We decided to pop our best loaf in the oven, but I took one look and knew that nobody outside the immediate family would ever taste it. The bread looked nothing like golden brown loaves I remember from my childhood, let alone the ones I've picked up at my supermarket bakery.

Things got worse when I attempted to move the two other unbaked loaves onto a baking sheet and they instantly deflated. But it turns out I wasn't the only one with challah problems.

"It came out of the oven flat as a pancake," said Wacholder on the phone the next day. "It tasted like nice whole-wheat bread, flat whole-wheat bread but edible."

Melmed said she left her challah overnight on the counter, and "when I woke up in the morning it was one big glob." She rebraided it, even getting a few extra rolls out of the dough. The result: "It tastes very good, but it's very heavy," Melmed said.
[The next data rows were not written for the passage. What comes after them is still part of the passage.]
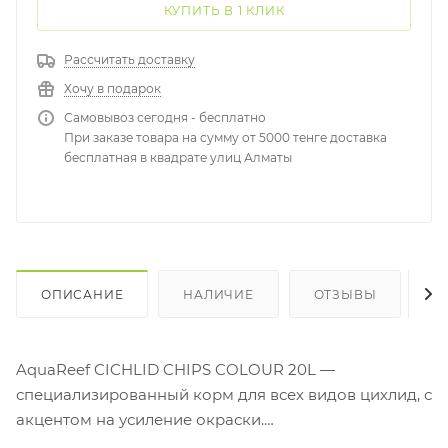
КУПИТЬ В 1 КЛИК
Рассчитать доставку
Хочу в подарок
Самовывоз сегодня - бесплатно
При заказе товара на сумму от 5000 тенге доставка
бесплатная в квадрате улиц Алматы
ОПИСАНИЕ
НАЛИЧИЕ
ОТЗЫВЫ
К
AquaReef CICHLID CHIPS COLOUR 20L —
специализированный корм для всех видов цихлид, с
акцентом на усиление окраски.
"Some weeks it comes out better than others. Most people, to get a perfect challah, it takes them a few times," said Schmerling, as I recounted our tales of bread gone bad. However, she said, that should not stop us from trying again. She believes that when it comes to challah, it's the process and not the product. Light or heavy, soft or chewy, it's more than a tradition. "It's a mitzvah," said Schmerling, referring to the rituals and ceremony of baking challah. "It brings a lot of blessings to the home."